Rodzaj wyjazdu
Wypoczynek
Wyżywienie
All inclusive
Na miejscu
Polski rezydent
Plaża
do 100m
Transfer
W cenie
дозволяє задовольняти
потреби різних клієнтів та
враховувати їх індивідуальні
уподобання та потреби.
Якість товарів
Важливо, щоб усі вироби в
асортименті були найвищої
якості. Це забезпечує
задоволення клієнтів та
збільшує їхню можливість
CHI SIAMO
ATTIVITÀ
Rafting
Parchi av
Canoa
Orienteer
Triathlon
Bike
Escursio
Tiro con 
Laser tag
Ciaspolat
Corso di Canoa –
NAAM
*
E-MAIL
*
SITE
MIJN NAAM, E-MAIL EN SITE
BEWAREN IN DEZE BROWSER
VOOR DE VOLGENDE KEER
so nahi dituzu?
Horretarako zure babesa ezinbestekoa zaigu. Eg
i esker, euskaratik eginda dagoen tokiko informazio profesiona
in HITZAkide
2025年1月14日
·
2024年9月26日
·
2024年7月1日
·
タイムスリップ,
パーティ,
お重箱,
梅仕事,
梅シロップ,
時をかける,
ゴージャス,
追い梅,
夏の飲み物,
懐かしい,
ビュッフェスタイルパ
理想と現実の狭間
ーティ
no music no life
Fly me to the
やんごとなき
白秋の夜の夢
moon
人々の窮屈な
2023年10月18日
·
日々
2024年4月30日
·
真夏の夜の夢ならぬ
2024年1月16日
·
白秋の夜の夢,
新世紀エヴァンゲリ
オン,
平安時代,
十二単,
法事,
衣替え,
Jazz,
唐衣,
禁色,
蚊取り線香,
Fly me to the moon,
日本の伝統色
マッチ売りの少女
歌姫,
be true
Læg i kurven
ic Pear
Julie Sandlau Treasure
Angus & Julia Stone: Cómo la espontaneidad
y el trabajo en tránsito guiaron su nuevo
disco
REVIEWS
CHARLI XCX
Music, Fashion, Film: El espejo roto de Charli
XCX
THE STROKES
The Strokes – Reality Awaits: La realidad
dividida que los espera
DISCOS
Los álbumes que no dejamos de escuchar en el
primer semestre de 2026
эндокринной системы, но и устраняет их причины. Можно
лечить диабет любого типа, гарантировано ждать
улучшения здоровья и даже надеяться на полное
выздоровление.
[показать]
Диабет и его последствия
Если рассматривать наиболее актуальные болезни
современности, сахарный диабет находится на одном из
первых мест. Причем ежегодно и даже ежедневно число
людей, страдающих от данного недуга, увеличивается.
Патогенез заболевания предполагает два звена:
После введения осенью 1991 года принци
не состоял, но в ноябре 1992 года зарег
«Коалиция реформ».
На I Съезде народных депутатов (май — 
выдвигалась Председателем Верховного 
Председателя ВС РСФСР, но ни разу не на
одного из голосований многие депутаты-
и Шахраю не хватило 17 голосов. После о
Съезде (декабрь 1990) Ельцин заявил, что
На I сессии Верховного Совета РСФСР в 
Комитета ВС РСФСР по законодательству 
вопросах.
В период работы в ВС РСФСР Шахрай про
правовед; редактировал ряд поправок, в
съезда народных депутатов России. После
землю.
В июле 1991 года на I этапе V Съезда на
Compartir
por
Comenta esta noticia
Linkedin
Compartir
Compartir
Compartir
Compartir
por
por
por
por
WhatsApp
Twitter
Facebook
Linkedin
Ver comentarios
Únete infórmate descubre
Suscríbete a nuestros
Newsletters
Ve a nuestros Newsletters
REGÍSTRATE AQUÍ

Assignment:
Locate each line in the rows above that contains the string "nuestros" and copy those lines. Case counts.

Output for this exercise:
Suscríbete a nuestros
Ve a nuestros Newsletters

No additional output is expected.